At this particular time Fear is running rampant through the market with all eyes on the USA worrying about the possibility of a recession. While here in Australia the economy is doing the exact opposite with interest rates probably due to rise soon to slow the economy down. But no one is taking any notice of that at all.

Remember Fear invariably causes the market to go down while Greed has the opposite effect which can cause the market to rise.

Timing in the market is important particularly if you want to reinvest in the market after bailing out. But be aware that no one can pick the exact bottom or top of the market and if they happen to do so it is just pure luck and nothing else.

It never ceases to amaze me how quickly investors can forget the painful lessons learnt the minute the stock market begins to rise again and caution goes out the window.

Fear takes a back seat once Greed gets hold of the steering wheel.

So what is the first thing to look for prior to re entering the stock market? Quite simply when prices stop going downwards, they start to begin to see saw up and down slightly and then begin to rise. There are no hard and fast rules which apply to this situation.

▶ _Task description_: Carry on the passage about fear, greed and timing in the stock market, beginning after its last sentence. The rows that follow come from a separate source.

▶ _Data extract_:
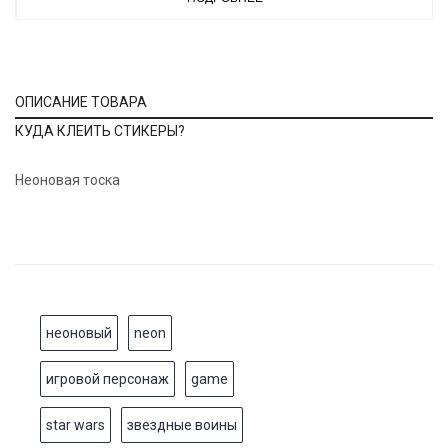
ОПИСАНИЕ ТОВАРА
КУДА КЛЕИТЬ СТИКЕРЫ?
Неоновая тоска
неоновый
neon
игровой персонаж
game
star wars
звездные воины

▶ _Response to this task_:
I personally use a system which comprises of three things.

Firstly I use a trading plan which I stick to religiously. ( Sec previous articles on this.)

The second thing I look for are peaks higher and troughs higher. I shall explain this further.

The first is that the peak you see now is higher than the preceding one and also that one is higher than the one before that. In other words three high peaks in a row.

Each one higher than the one previous.

The same rule applies to troughs. Each trough is actually higher than the previous one. Again I look for three in a row. By seeing three of each in a row this confirms that the stock is in an upwards trend.

Of course sometimes there are no troughs at all ,with the share price just going straight upwards.But be wary these “Shooting Stars” can reverse just as quickly as profit takers move in.

Secondly I use the law of probability.

When a share price is heading downwards there is a 70% chance of continuing downwards, 20% of going sideways and a 10% chance of it going upwards.

When a stock is tracking sideways I use 50% chance of staying the same a 25% chance of going downwards and a 25% of the stock going upwards.

For a stock in an upward trend I use the percentages of 70% continuing upwards, 15% chance of going sideways and 15% chance of the stock going downwards.

These percentages are what I use, but of course they are adaptable to suit yourself.

There is no right or wrong time to enter the stock market. The systems I use just put the odds in my favour a little. But the one thing that I always do is to “Buy in gloom and sell in Boom.”

It works for me.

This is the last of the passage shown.